■ **PROMPT 1**
In the profile of Micah Brown below, list every country named in the sentence that begins "There were stays".
■ **PROMPT 2**
Quote a passage from the profile of Micah Brown below: start at the words "He played at" and end after the words "team in Texas.".

■ **SOURCE EXTRACT**

--- START ---

When Micah Brown was growing up in Tampa, Florida, there’s no way he could have known that the football he was throwing to his teammates would double as a passport and shape his life the way that it did.
He played at St. Paul’s College before making his way across the border to play for the Saint Mary’s Huskies, in Halifax. At SMU he met his wife, Kelly, setting up what would eventually be a home base for them after he’d complete a pro career that would take him through multiple countries.
He got his first pro opportunity in the German league in 2008, then had a brief stop with both the Hamilton Tiger-Cats and the Toronto Argonauts in 2009. When that didn’t work out, he went back to Europe. There were stays in Switzerland, Germany, Poland, Finland and Italy. He also put in time with the U.S. national team and played with a pro indoor team in Texas.

--- END ---

■ **LISTED ENTRIES**
--- START ---

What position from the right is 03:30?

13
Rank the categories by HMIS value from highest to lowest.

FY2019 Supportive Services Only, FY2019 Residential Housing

--- END ---
--- START ---

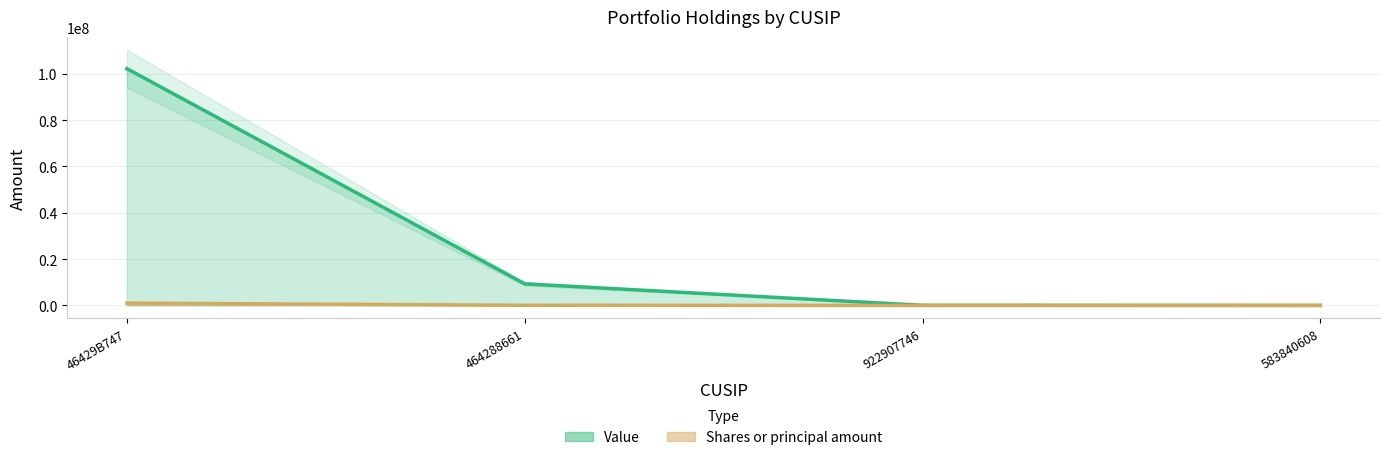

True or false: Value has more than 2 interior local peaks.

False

--- END ---
--- START ---

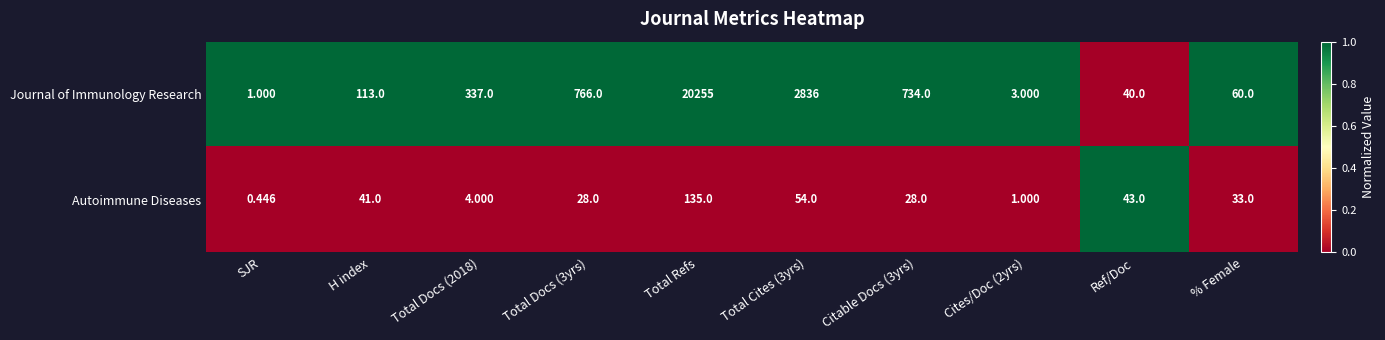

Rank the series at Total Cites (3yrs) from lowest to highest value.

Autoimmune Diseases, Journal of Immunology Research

--- END ---

■ **FINAL ANSWER 1**
Switzerland, Germany, Poland, Finland, Italy

■ **FINAL ANSWER 2**
He played at St. Paul’s College before making his way across the border to play for the Saint Mary’s Huskies, in Halifax. At SMU he met his wife, Kelly, setting up what would eventually be a home base for them after he’d complete a pro career that would take him through multiple countries.
He got his first pro opportunity in the German league in 2008, then had a brief stop with both the Hamilton Tiger-Cats and the Toronto Argonauts in 2009. When that didn’t work out, he went back to Europe. There were stays in Switzerland, Germany, Poland, Finland and Italy. He also put in time with the U.S. national team and played with a pro indoor team in Texas.